FIG. 1 is a block diagram showing the configuration of a speech recognition device according to the present invention, FIG. 2 is a block diagram showing an embodiment of the present invention, FIG. 3 is a flowchart showing the processing operation of the CPU in this embodiment, and FIG. The figure shows a part of the memory contents of the word dictionary used in this embodiment, and Figure 5 shows changes in the memory contents of the vowel register, consonant candidate area, and syllable string area when word recognition is performed in this embodiment. FIG. syllable dividing means, 2: vowel recognition means, 3: consonant candidate creation means, 4: dictionary means, 5: consonant recognition means, 6: consonant standard pattern storage means, 7: @part sequence creation means.

Claims (1)

[Scope of Claims] 1. Syllable dividing means (1) for dividing input speech information into syllables; Vowel recognition means (2) for recognizing vowel parts of the divided syllables.

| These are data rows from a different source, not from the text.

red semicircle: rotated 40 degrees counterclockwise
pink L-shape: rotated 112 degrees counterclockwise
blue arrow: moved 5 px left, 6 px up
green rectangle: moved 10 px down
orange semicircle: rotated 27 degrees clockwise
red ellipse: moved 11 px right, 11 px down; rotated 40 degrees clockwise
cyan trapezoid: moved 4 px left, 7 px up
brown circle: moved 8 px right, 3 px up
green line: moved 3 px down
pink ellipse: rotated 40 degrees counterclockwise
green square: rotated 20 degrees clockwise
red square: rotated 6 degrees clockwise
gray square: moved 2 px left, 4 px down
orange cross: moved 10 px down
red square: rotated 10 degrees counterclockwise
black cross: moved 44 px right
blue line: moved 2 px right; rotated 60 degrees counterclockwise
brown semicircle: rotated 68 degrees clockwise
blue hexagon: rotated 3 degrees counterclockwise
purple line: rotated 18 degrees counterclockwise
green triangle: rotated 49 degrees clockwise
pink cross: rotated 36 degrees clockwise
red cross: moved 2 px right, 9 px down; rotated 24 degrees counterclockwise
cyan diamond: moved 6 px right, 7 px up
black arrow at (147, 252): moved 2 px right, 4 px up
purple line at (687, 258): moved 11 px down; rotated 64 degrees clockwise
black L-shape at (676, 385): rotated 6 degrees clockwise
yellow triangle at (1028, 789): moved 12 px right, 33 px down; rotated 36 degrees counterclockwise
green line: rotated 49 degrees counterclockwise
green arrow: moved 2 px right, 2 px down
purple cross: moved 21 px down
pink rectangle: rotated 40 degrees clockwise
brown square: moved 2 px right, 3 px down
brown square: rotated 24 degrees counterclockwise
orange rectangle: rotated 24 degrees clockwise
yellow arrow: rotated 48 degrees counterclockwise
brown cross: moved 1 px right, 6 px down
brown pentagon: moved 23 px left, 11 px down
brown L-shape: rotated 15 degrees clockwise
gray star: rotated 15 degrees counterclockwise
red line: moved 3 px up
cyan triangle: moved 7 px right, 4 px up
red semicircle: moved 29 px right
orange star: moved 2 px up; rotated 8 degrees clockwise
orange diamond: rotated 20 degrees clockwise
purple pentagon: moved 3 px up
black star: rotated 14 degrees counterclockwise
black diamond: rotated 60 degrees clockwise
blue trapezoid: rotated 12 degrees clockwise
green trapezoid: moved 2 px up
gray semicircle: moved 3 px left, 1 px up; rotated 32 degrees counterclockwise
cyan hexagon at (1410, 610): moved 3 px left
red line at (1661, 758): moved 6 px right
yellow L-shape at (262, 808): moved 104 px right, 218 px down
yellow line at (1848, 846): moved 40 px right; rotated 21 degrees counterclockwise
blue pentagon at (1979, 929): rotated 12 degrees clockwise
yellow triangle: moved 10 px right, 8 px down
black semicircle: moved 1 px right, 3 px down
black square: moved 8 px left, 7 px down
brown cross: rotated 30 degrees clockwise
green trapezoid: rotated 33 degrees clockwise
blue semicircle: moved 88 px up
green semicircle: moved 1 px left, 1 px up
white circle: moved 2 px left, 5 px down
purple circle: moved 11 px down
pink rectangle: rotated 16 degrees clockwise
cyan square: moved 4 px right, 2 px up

and a consonant standard pattern storage means (6) that stores various standard consonant patterns; and a consonant standard pattern storage means (6) that stores various standard consonant patterns; A speech recognition device comprising a consonant recognition means (5) for sequentially recognizing input speech information syllable by syllable, the speech recognition device comprising the vowel recognition means (2) and the consonant recognition means (5). syllable string creation means (7) for sequentially storing the recognition results of syllables recognized by the syllable strings in chronological order; dictionary means (4) for storing information regarding various words or phrases; and the syllable strings. A combination of the time series of syllable recognition results stored in the creation means (7) and the recognition results of the vowel part of the next syllable following the last recognized syllable is stored in the dictionary means (4). and a consonant candidate creation means (5) for creating a consonant candidate for the next syllable based on the verification result, and the consonant recognition means (5) is configured to identify the characteristic pattern of the consonant part of the next syllable. and a standard pattern of the consonant candidate among the various standard consonant patterns. 2. The consonant recognition means (5) determines the similarity of the standard pattern of each consonant candidate to the characteristic pattern of the consonant part of the next syllable by matching, outputs the similarity as a recognition result, and creates the syllable string. Means (7) combines each time series of already memorized syllable recognition results with the recognition result of the vowel part of the next syllable, and each consonant candidate obtained based on the combination. Construct a new time series from 2. The speech recognition device according to claim 1, wherein said new time series and their total similarity are stored up to a predetermined rank in descending order of similarity.